## Task prompt
Every line from the one with "Артикул: 901 571" through the end of the entries below must be retyped exactly, and only those lines. The pictures are not part of the copy.

(Material supplied)

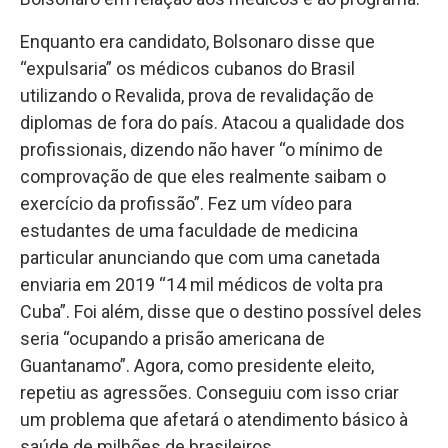
Enquanto era candidato, Bolsonaro disse que
“expulsaria” os médicos cubanos do Brasil
utilizando o Revalida, prova de revalidação de
diplomas de fora do país. Atacou a qualidade dos
profissionais, dizendo não haver “o mínimo de
comprovação de que eles realmente saibam o
exercício da profissão”. Fez um vídeo para
estudantes de uma faculdade de medicina
particular anunciando que com uma canetada
enviaria em 2019 “14 mil médicos de volta pra
Cuba”. Foi além, disse que o destino possível deles
seria “ocupando a prisão americana de
Guantanamo”. Agora, como presidente eleito,
repetiu as agressões. Conseguiu com isso criar
um problema que afetará o atendimento básico à
saúde de milhões de brasileiros.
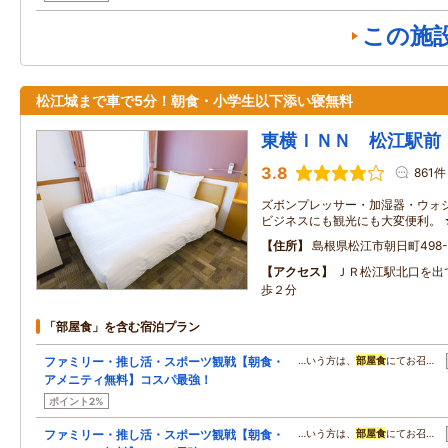
この施
松江城まで車で5分！朝食・小学生以下添い寝無料
東横ＩＮＮ 松江駅前
3.8
861件
ズボンプレッサー・加湿器・ウォ
ビジネスにも観光にも大変便利。
住所
島根県松江市朝日町498-
アクセス
ＪＲ松江駅北口を出
歩２分
「部屋食」を含む宿泊プラン
ファミリー・推し活・スポーツ観戦【朝食・
…いう方は、
部屋食
にてお召…
アメニティ無料】コスパ最強！
ポイント2%
ファミリー・推し活・スポーツ観戦【朝食・
…いう方は、
部屋食
にてお召…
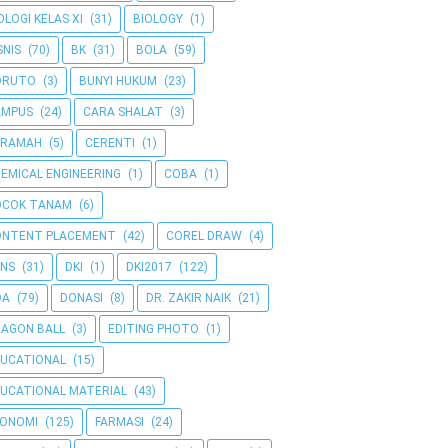
OLOGI KELAS XI
(31)
BIOLOGY
(1)
SNIS
(70)
BK
(31)
BOLA
(59)
ORUTO
(3)
BUNYI HUKUM
(23)
AMPUS
(24)
CARA SHALAT
(3)
ERAMAH
(5)
CERENTI
(1)
EMICAL ENGINEERING
(1)
COBA
(1)
OCOK TANAM
(6)
ONTENT PLACEMENT
(42)
COREL DRAW
(4)
NS
(31)
DKI
(1)
DKI2017
(122)
OA
(79)
DONASI
(8)
DR. ZAKIR NAIK
(21)
AGON BALL
(3)
EDITING PHOTO
(1)
UCATIONAL
(15)
UCATIONAL MATERIAL
(43)
KONOMI
(125)
FARMASI
(24)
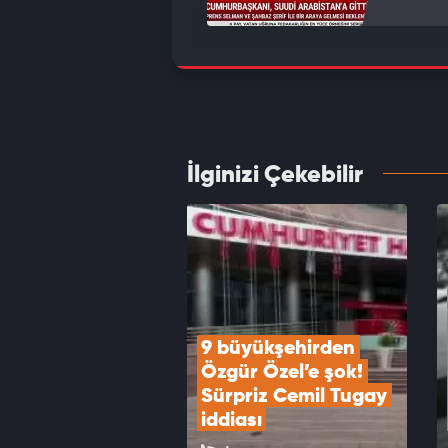
12 mad
Demirt
VID
İlginizi Çekebilir
Kamuo
Parti'
düştü
VID
9 büyükşehirden 
Özgür Özel’e şok! 
Sürpriz Cemil Tugay 
iddiası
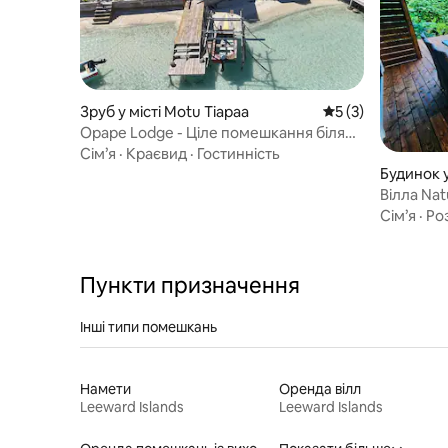
Зруб у місті Motu Tiapaa
Середня оцінка: 5 
5 (3)
Opape Lodge - Ціле помешкання біля
води
Сім’я
·
Краєвид
·
Гостинність
Будинок у
Вілла Na
кондиціон
Сім’я
·
Ро
осіб
Пункти призначення
Інші типи помешкань
Намети
Оренда вілл
Leeward Islands
Leeward Islands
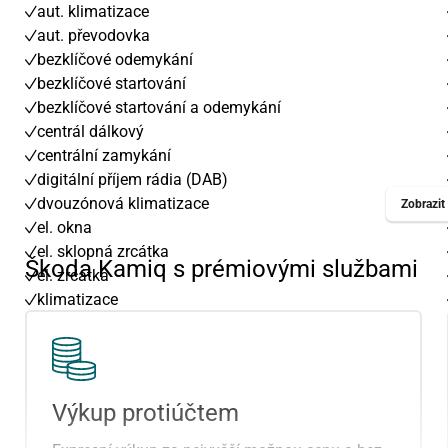
aut. klimatizace
aut. převodovka
bezklíčové odemykání
bezklíčové startování
bezklíčové startování a odemykání
centrál dálkový
centrální zamykání
digitální příjem rádia (DAB)
dvouzónová klimatizace
Zobrazit 
el. okna
el. sklopná zrcátka
Škoda Kamiq s prémiovými službami
el. zrcátka
klimatizace
litá kola
mlhovky
multifunkční volant
originál autorádio
Výkup protiúčtem
palubní počítač
parkovací kamera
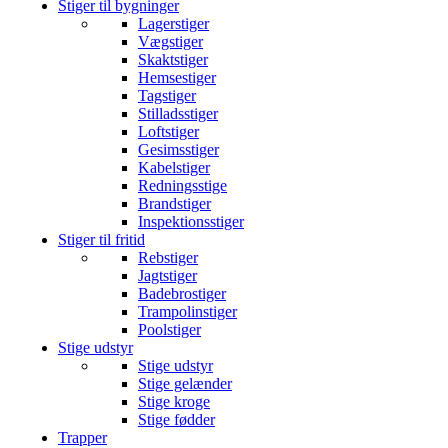
Stiger til bygninger
Lagerstiger
Vægstiger
Skaktstiger
Hemsestiger
Tagstiger
Stilladsstiger
Loftstiger
Gesimsstiger
Kabelstiger
Redningsstige
Brandstiger
Inspektionsstiger
Stiger til fritid
Rebstiger
Jagtstiger
Badebrostiger
Trampolinstiger
Poolstiger
Stige udstyr
Stige udstyr
Stige gelænder
Stige kroge
Stige fødder
Trapper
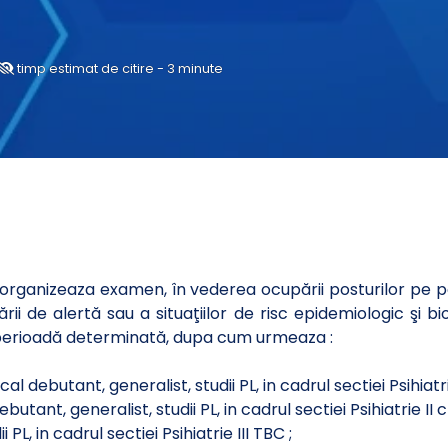
timp estimat de citire - 3 minute
organizeaza examen, în vederea ocupării posturilor pe 
rii de alertă sau a situaţiilor de risc epidemiologic şi b
 perioadă determinată, dupa cum urmeaza :
l debutant, generalist, studii PL, in cadrul sectiei Psihiatri
utant, generalist, studii PL, in cadrul sectiei Psihiatrie II 
PL, in cadrul sectiei Psihiatrie III TBC ;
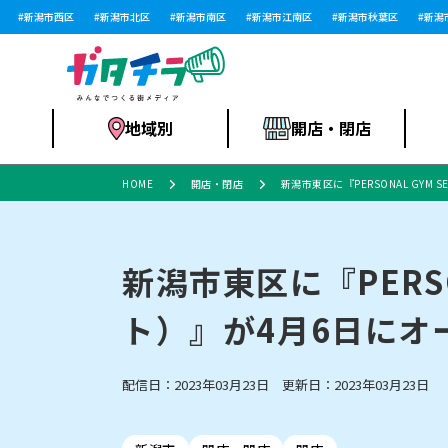
新潟市西区
新潟市北区
新潟市南区
新潟市江南区
新潟市秋葉区
新潟市西
地域別
開店・閉店
HOME
開店・閉店
新潟市東区に『PERSONAL GYM
食品スーパー・コ
新潟市
開店
ラーメン
体験・販売
施設・ショップ
特売セール
ンビニ
新潟市東区に『PERSO
ト）』が4月6日にオ
リニューアル・移転
習い事・塾
セツコママ
アパレル・雑貨
ランキング
休業
新潟人
開店まと
フィッ
ファッション
佐渡
スイーツ
スポーツ
上越市・閉店
スキー場
リユース・買取
ラーメン・開店
病院・ク
ラー
配信日：2023年03月23日 更新日：2023年03月23日
リバーサイド千秋
パティオPATIO
インテリア・雑貨
外食・テイクアウト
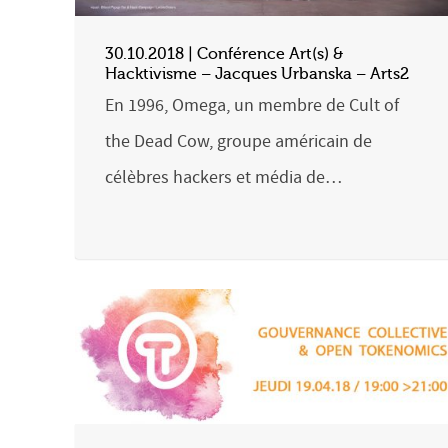
30.10.2018 | Conférence Art(s) &
Hacktivisme – Jacques Urbanska – Arts2
En 1996, Omega, un membre de Cult of
the Dead Cow, groupe américain de
célèbres hackers et média de…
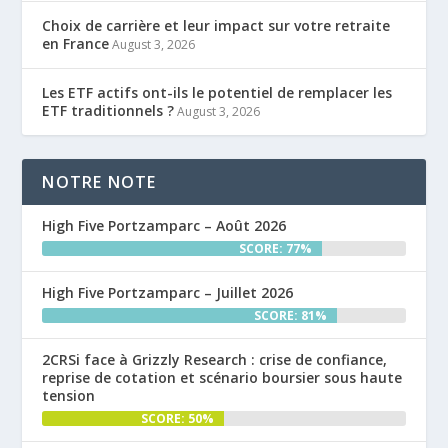
Choix de carrière et leur impact sur votre retraite
en France
August 3, 2026
Les ETF actifs ont-ils le potentiel de remplacer les
ETF traditionnels ?
August 3, 2026
NOTRE NOTE
High Five Portzamparc – Août 2026
SCORE: 77%
High Five Portzamparc – Juillet 2026
SCORE: 81%
2CRSi face à Grizzly Research : crise de confiance,
reprise de cotation et scénario boursier sous haute
tension
SCORE: 50%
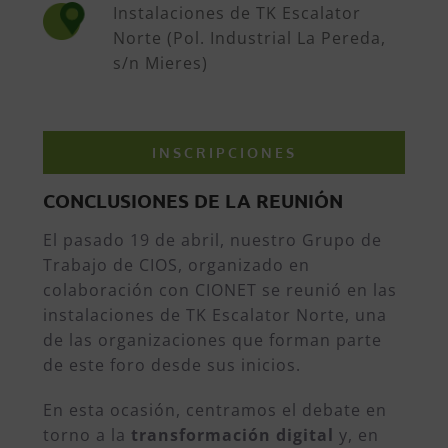
Instalaciones de TK Escalator
Norte (Pol. Industrial La Pereda,
s/n Mieres)
INSCRIPCIONES
CONCLUSIONES DE LA REUNIÓN
El pasado 19 de abril, nuestro Grupo de
Trabajo de CIOS,
organizado en
colaboración con CIONET se reunió en las
instalaciones de TK Escalator Norte, una
de las organizaciones que forman parte
de este foro desde sus inicios.
En esta ocasión, centramos el debate en
torno a la
transformación digital
y, en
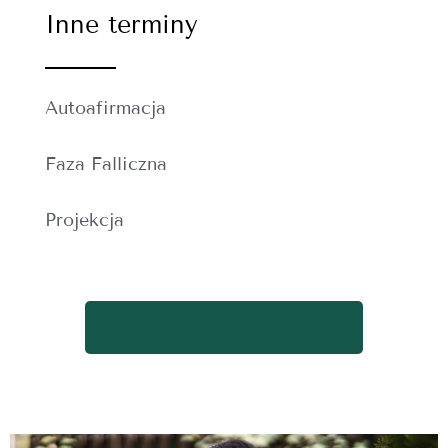
Inne terminy
Autoafirmacja
Faza Falliczna
Projekcja
WRÓĆ DO SPISU TERMINÓW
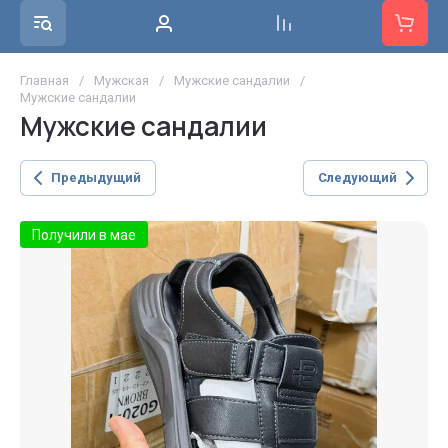
Главная
/
Мужская
/
Мужские сандалии
/
Мужские сандалии
Мужские сандалии
Предыдущий
Следующий
Получили в мае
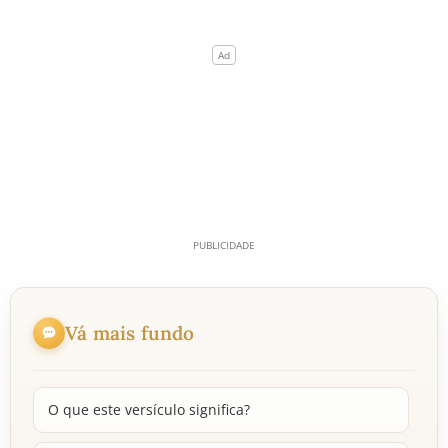
Vá mais fundo
O que este versículo significa?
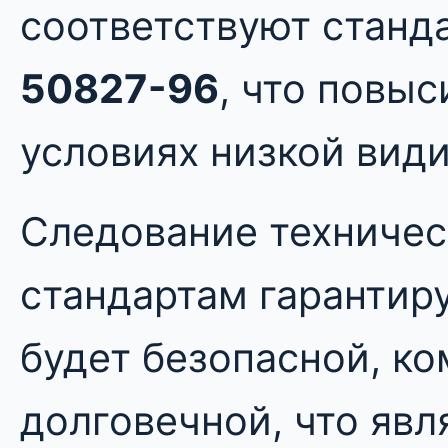
соответствуют стан
50827-96
, что повыс
условиях низкой вид
Следование техничес
стандартам гарантиру
будет безопасной, к
долговечной, что яв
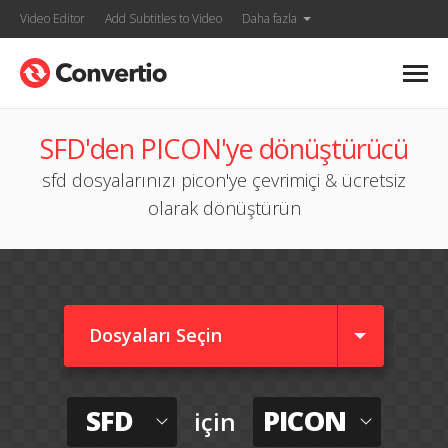
Video Editor
Add Subtitles to Video
Daha fazla
SFD'den PICON'ye dönüştürücü
sfd dosyalarınızı picon'ye çevrimiçi & ücretsiz
olarak dönüştürün
Dosyaları Seçin
SFD
PICON
için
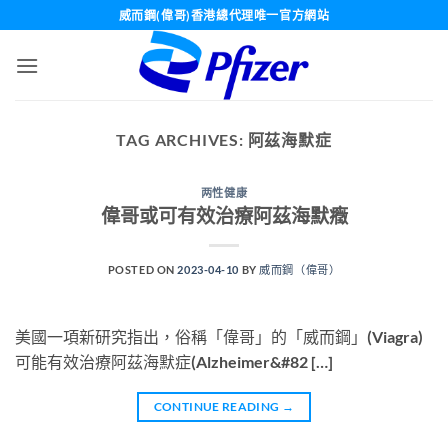
Skip
威而鋼(偉哥)香港總代理唯一官方網站
to
content
TAG ARCHIVES:
阿茲海默症
两性健康
偉哥或可有效治療阿茲海默癥
POSTED ON
2023-04-10
BY
威而鋼（偉哥）
美國一項新研究指出，俗稱「偉哥」的「威而鋼」(Viagra)
可能有效治療阿茲海默症(Alzheimer&#82 […]
CONTINUE READING
→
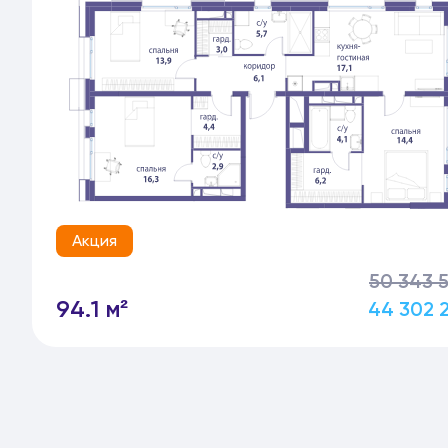
Акция
50 343 
94.1 м²
44 302 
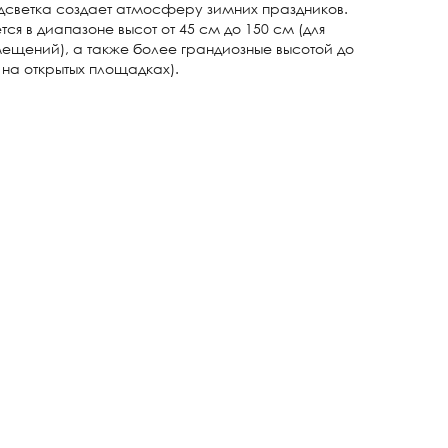
одсветка создает атмосферу зимних праздников.
я в диапазоне высот от 45 см до 150 см (для
мещений), а также более грандиозные высотой до
 на открытых площадках).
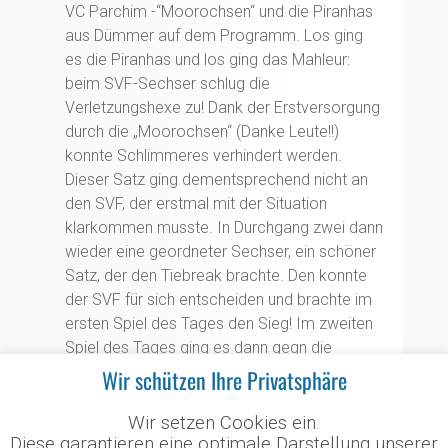
VC Parchim -“Moorochsen“ und die Piranhas
aus Dümmer auf dem Programm. Los ging
es die Piranhas und los ging das Mahleur:
beim SVF-Sechser schlug die
Verletzungshexe zu! Dank der Erstversorgung
durch die „Moorochsen“ (Danke Leute!!)
konnte Schlimmeres verhindert werden.
Dieser Satz ging dementsprechend nicht an
den SVF, der erstmal mit der Situation
klarkommen musste. In Durchgang zwei dann
wieder eine geordneter Sechser, ein schöner
Satz, der den Tiebreak brachte. Den konnte
der SVF für sich entscheiden und brachte im
ersten Spiel des Tages den Sieg! Im zweiten
Spiel des Tages ging es dann gegn die
„Moorochsen“. Im ersten Satz zeigte sich
Wir schützen Ihre Privatsphäre
noch ein wenig Unsicherheit auf Seiten des
SVF, die Moorochsen hielten das hohe
Wir setzen Cookies ein.
Diese garantieren eine optimale Darstellung unserer
Niveau und haben erst mit einem 2-Punkte-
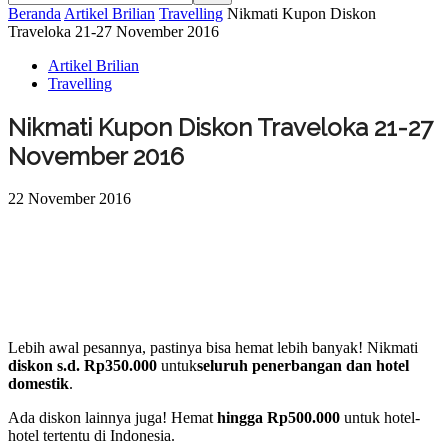
Beranda
Artikel Brilian
Travelling
Nikmati Kupon Diskon
Traveloka 21-27 November 2016
Artikel Brilian
Travelling
Nikmati Kupon Diskon Traveloka 21-27
November 2016
22 November 2016
Lebih awal pesannya, pastinya bisa hemat lebih banyak! Nikmati
diskon s.d. Rp350.000
untuk
seluruh penerbangan dan hotel
domestik
.
Ada diskon lainnya juga! Hemat
hingga Rp500.000
untuk hotel-
hotel tertentu di Indonesia.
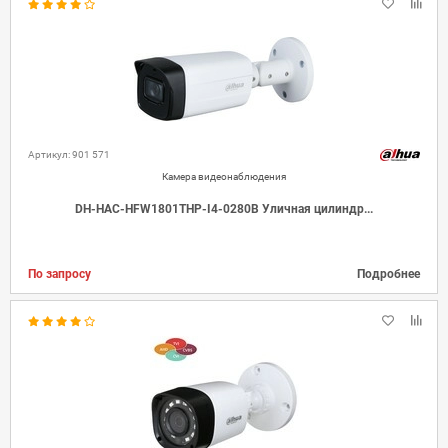
Артикул: 901 571
Камера видеонаблюдения
DH-HAC-HFW1801THP-I4-0280B Уличная цилиндр...
По запросу
Подробнее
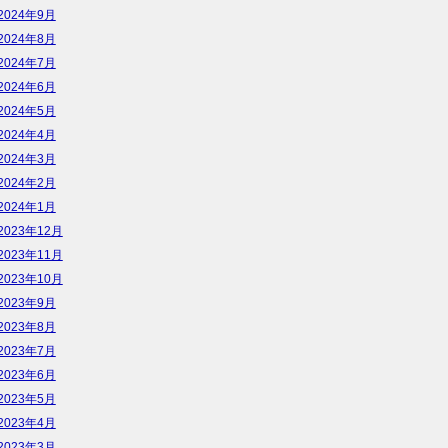
2024年9月
2024年8月
2024年7月
2024年6月
2024年5月
2024年4月
2024年3月
2024年2月
2024年1月
2023年12月
2023年11月
2023年10月
2023年9月
2023年8月
2023年7月
2023年6月
2023年5月
2023年4月
2023年3月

(End Material supplied)

## Answer to this exercise
Артикул: 901 571
Камера видеонаблюдения
DH-HAC-HFW1801THP-I4-0280B Уличная цилиндр...
По запросу
Подробнее
2024年9月
2024年8月
2024年7月
2024年6月
2024年5月
2024年4月
2024年3月
2024年2月
2024年1月
2023年12月
2023年11月
2023年10月
2023年9月
2023年8月
2023年7月
2023年6月
2023年5月
2023年4月
2023年3月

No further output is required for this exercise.